Disks Hold Their Own Against Flash On Clouds
April 2, 2015 Timothy Prickett Morgan
With the prices of flash storage coming down fast to meet a kind of parity with disk storage, and solid state memory having obvious throughput and energy savings benefits compared to spinning rust, you might think that disk drives would be pretty much dead out there on the public clouds. But that is not the case, as the new disk-heavy D2 instances from AWS demonstrate.
The two other big public clouds – Google Compute Platform and Microsoft Azure – have slightly different approaches to disk and flash storage, but they absolutely have mountains of disks in their datacenters and this does not look like it will change any time soon.
The day when one of the big clouds or hyperscalers goes all non-volatile for storage will be a big day – if it ever comes to pass. That disks are still a key component of storage for the hyperscalers and cloud builders is, as much as any other factor, probably a good indication that enterprise datacenters and supercomputer centers will also be dependent on disk storage for the foreseeable future. Disk drives still have their place.
At Amazon Web Services, the company has a dizzying array of different instance types with varying levels of compute, memory, and storage to choose from. There are three levels of storage-optimized instances now that the new D2 types have launched this week.
Back in December 2012, AWS rolled out the High Storage 1 (HS1) instance, its first EC2 image type that had scads of local storage in the node for the instance to control. Importantly, so long as the storage-optimized instance was up and running, the storage associated with the instance stayed dedicated to it and the nodes in the HS1 instances could be clustered together on local, high-speed networks inside of the AWS datacenters to create persistent clustered file systems such HDFS, Gluster, and maybe even Lustre or to house data warehouses or seismic datasets for other kinds of big jobs with a heavy storage component. The HS1 instances came in one flavor, the hs1.8xlarge, with 16 virtual CPUs and 117 GB of virtual memory backed by two dozen 2 TB disk drives. This hs1.8xlarge instance had 35 ECUs of relative compute power on the Amazon scale, which means those 16 threads in the instance provided roughly 35 times the CPU oomph as a 1.7 GHz Xeon chip did in the original EC2 instances that came out in 2006.
The D2 instances are a follow-on to this one disk-heavy instance from more than two years ago, and they are more expensive than the HS1 instance, too. Apparently it has taken companies some time to warm up to creating their own clustered file systems on the public cloud, but if customers were not asking for this, Amazon would not build it and it certainly could not raise prices. (To be fair, the HS1 instance at $69 per TB per month, has a lot less compute and a little less memory than the most similar D2 instance, which costs $83 per TB per month by our math.) The thing is, nodes very much like these D2 instances are very likely underpinning the data warehousing and Hadoop services at AWS, and probably are to be found in parent company Amazon’s operations, too.
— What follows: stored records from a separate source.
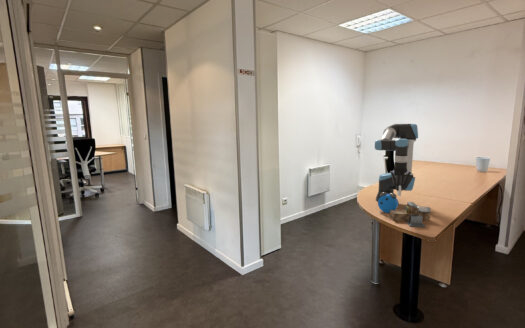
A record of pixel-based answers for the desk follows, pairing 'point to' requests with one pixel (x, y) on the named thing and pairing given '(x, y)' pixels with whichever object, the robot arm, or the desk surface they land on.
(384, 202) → the alarm clock
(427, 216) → the beam
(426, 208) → the axle
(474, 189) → the desk surface
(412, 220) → the grey slotted plate stand
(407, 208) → the tan rectangular block
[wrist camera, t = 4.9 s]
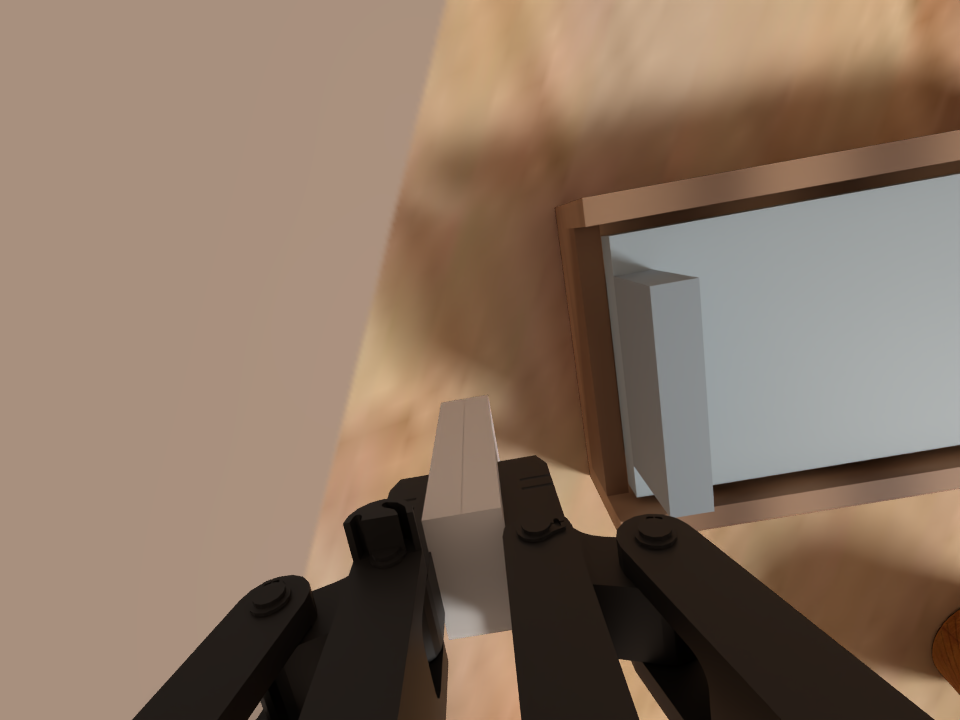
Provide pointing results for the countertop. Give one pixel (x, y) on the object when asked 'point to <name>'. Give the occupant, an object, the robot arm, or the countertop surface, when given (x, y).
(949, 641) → the disposable coffee cup
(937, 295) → the cover plate
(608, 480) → the box body
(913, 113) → the countertop surface
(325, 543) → the countertop surface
So it is not a stretch to expose such storage-heavy instances to AWS customers.
Here is how the various storage-optimized instances stack up at AWS:
We have poured around through the manuals and spec sheets for the instances and as you can see, there are bits of data missing that would allow more accurate comparisons between the all-disk D2 and all-flash i2 instances. But we can certainly compare them all on the cost per unit of capacity and, if we assume a rate of around 250 IOPS for a 2 TB disk drive, cost for random read IOPS. If you do that math, then the HI1 all-flash instance from a few years back cost $1,116 per TB per month, and the I2 all-flash instances cost $767 per TB per month. So dedicated flash capacity for compute instances on the EC2 cloud costs 9.2X that of dedicated disk capacity. But if you turn it around and look at IOPS, the flash is a lot less costly. Looking at random read IOPS, the two smaller I2 instances cost around 2 cents per IOPS per month and the two fatter configurations cost about 1 cent per IOPS per month. (The HI1 instance was around 2 cents per IOPS per month.) But the D2 instances cost 66 cents per IOPS per month, a factor of 30X to 60X more expensive, depending on which ones you want to compare.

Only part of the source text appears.